Emergent Introspective Awareness in Large Language Models
Emergent Introspective Awareness in Large Language Models
Research questions. The paper asks whether LLMs can genuinely detect, report on, and sometimes control their own internal states, rather than merely producing plausible self-descriptions. It focuses on whether models notice injected concepts in their activations, recall prior internal representations, distinguish their own intended outputs from artificial prefills, and modulate activations when asked to think about a concept.

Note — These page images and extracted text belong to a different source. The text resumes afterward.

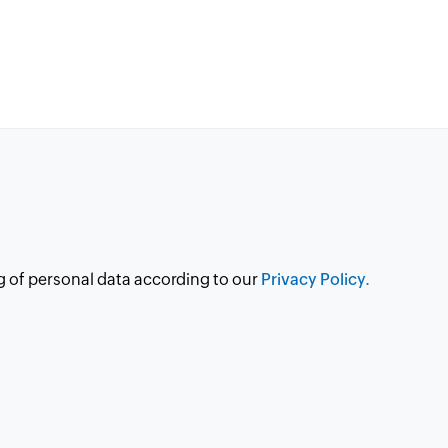
g of personal data according to our
Privacy Policy.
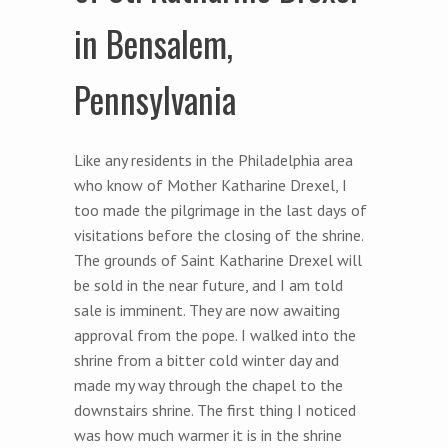
in Bensalem,
Pennsylvania
Like any residents in the Philadelphia area
who know of Mother Katharine Drexel, I
too made the pilgrimage in the last days of
visitations before the closing of the shrine.
The grounds of Saint Katharine Drexel will
be sold in the near future, and I am told
sale is imminent. They are now awaiting
approval from the pope. I walked into the
shrine from a bitter cold winter day and
made my way through the chapel to the
downstairs shrine. The first thing I noticed
was how much warmer it is in the shrine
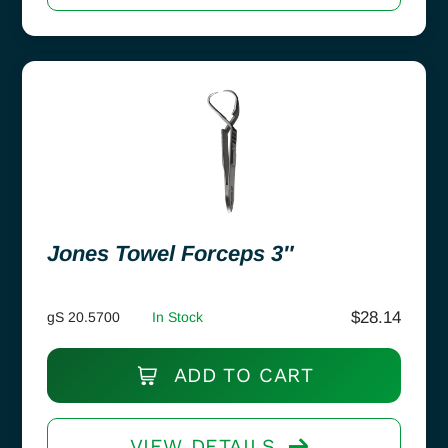
Jones Towel Forceps 3″
$
28.14
gS 20.5700
In Stock
ADD TO CART
VIEW DETAILS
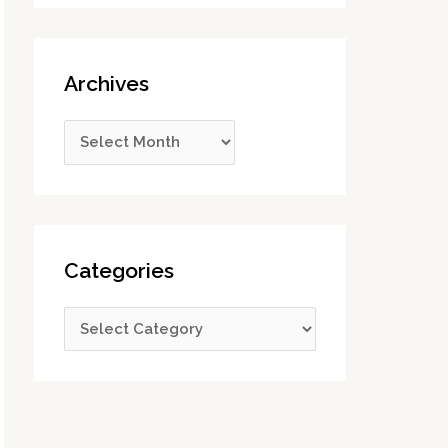
Archives
Categories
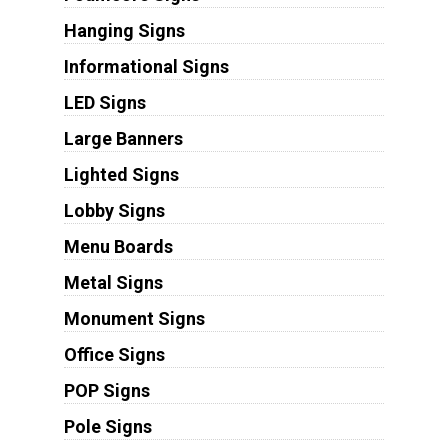
Hanging Signs
Informational Signs
LED Signs
Large Banners
Lighted Signs
Lobby Signs
Menu Boards
Metal Signs
Monument Signs
Office Signs
POP Signs
Pole Signs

Methodology. The author uses activation-level experiments, including injecting known concept representations into model activations and testing whether models can identify those changes through self-report. The study also compares model families and post-training approaches, with Claude Opus 4 and 4.1 generally showing the strongest performance.
Findings. The paper finds limited but measurable “functional introspective awareness,” meaning some models can detect injected concepts, recall prior internal states, and sometimes distinguish their own outputs from artificial insertions. However, the ability is unreliable, context-dependent, and varies substantially across models and training methods.
Why it matters. This matters because introspective access could change how researchers evaluate model honesty, self-monitoring, interpretability, and alignment. For sycophancy research, it raises the possibility that future models may not only respond to external user pressure, but may also have partial access to internal intentions or conflicts that could be measured or steered.